The public needs federal employees to slow down. Taking a moment to breathe during heated discussions usually improves the outcome, just as a walk before an important meeting can help you stay calm under pressure. The General Accountability Office recently highlighted the broader impact of well-regulated nervous systems, connecting military readiness to sleep. The standards for hiring senior executives in government, known as the Executive Core Qualifications, emphasize qualities like flexibility and resilience, which are built on this biological regulation. On a personal note, while racing to finish this article, pausing to join a meditation group helped me return with fresh eyes.

Supporting each other

In the federal workplace we must be at least as vigilant about our nervous system as we are about cybersecurity, and we can’t do it in isolation. Leadership can shift culture by taking lunch breaks, encouraging collective pauses, and asking their teams about their self-care. We all play a role in normalizing nervous system regulation. When a colleague asks to reschedule a meeting during a busy week or take a break during a tough conversation, we can thank them for their self-awareness and care.

Finally, calm or stress can be contagious through a process called co-regulation. For example, a friend’s coworker who uses their lunch break to roller skate. This fun and unconventional break inspired others to step away from their desks and recharge.

Your productivity pauses

It would be nice if we could wish stress away. Mindful breathing may not be your cup of tea, but it’s important to find practices that help you be the best colleague and public servant you can be — and there are many options. Here are a few to explore:

  • Wellness walk: Schedule a walk to connect with a colleague before or after stressful meetings.
  • Meditation: Simple meditations like these ones for the Surgeon General or the 5-4-3-2-1 practice can calm nerves and improve mental clarity.
  • Cold water splash: Wash your face with cold water to refresh your body.
  • Dance break: For those who don’t think Taylor Swift belongs in government, a short dance break can help you “shake off” a stressful meeting.
  • Chocolate: A nibble (or five) of chocolate offers a delicious pause.

Independent, but connected

We need to talk about nervous systems in government. The public relies on federal employees to consistently show up as their best selves. Regulating our nervous systems over holidays like July 4th and in the everyday isn’t the opposite of work; it’s essential for it.
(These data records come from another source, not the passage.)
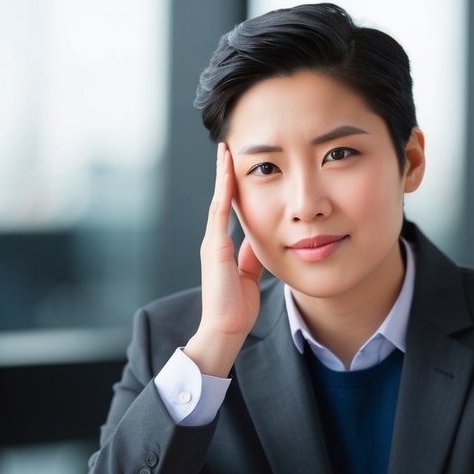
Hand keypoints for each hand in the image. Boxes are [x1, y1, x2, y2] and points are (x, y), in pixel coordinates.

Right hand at [184, 142, 263, 377]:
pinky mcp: (215, 248)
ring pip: (217, 200)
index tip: (236, 164)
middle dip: (224, 172)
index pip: (228, 208)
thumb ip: (251, 257)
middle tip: (227, 145)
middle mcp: (214, 240)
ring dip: (222, 174)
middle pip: (219, 198)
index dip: (232, 185)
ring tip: (225, 150)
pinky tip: (228, 173)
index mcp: (222, 246)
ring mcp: (212, 243)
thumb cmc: (237, 308)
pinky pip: (219, 214)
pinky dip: (224, 192)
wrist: (225, 329)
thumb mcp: (250, 276)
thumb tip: (260, 242)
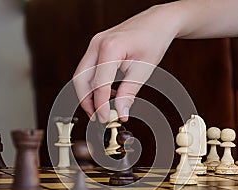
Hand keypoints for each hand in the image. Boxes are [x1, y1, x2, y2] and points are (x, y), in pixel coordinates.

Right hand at [73, 4, 179, 122]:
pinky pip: (89, 69)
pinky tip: (109, 93)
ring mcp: (94, 44)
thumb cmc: (153, 41)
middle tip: (97, 116)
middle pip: (80, 79)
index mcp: (110, 48)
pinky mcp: (97, 47)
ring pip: (81, 74)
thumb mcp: (143, 71)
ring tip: (102, 108)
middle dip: (86, 100)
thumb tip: (121, 114)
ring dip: (88, 93)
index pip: (98, 84)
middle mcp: (97, 44)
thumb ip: (129, 93)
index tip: (105, 119)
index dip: (100, 105)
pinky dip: (94, 84)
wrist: (157, 22)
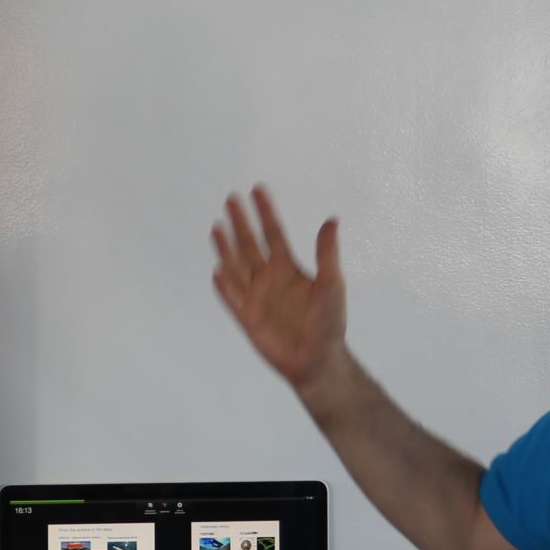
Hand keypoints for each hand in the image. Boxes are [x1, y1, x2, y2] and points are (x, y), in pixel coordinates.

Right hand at [212, 187, 347, 394]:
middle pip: (250, 244)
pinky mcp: (247, 318)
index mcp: (289, 268)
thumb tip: (331, 220)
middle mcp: (269, 279)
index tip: (257, 189)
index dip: (265, 212)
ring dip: (226, 247)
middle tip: (231, 198)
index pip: (273, 233)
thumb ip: (327, 254)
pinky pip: (231, 298)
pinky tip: (216, 271)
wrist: (317, 360)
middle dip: (241, 222)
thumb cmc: (330, 323)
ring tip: (216, 226)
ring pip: (236, 266)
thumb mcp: (333, 284)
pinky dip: (223, 285)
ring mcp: (256, 297)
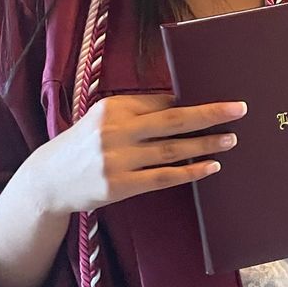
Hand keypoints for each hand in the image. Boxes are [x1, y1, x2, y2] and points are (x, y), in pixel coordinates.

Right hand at [29, 93, 245, 214]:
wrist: (48, 180)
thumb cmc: (84, 147)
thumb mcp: (103, 120)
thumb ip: (136, 114)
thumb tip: (182, 107)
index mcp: (113, 107)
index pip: (161, 102)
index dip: (193, 101)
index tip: (221, 100)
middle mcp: (115, 130)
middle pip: (172, 120)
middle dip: (209, 114)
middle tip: (238, 110)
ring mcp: (117, 159)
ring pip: (172, 150)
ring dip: (205, 144)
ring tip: (230, 139)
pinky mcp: (120, 185)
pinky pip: (163, 177)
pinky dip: (189, 172)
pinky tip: (211, 167)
This Independence Day and beyond, let’s give breaks the gravitas they deserve to create a healthier, more productive government.

Alex Snider is Strategy Lead for the President’s Management Agenda at the U.S. General Services Administration. Previously he spent 10 years as a diplomat at the U.S. Department of State, served as a Fellow in the Senate, and worked at the World Bank. He is a certified mindful facilitator from UCLA’s Mindful Awareness Research Center, is a co-lead the federal government-wide Mental Health and Wellbeing Community of Practice, a Mindful GSA Ambassador, and co-founder of Mindful FED. You can find him on LinkedIn.

This op-ed is written in his personal capacity and the views expressed in this article do not necessarily represent the views of his agency or the United States.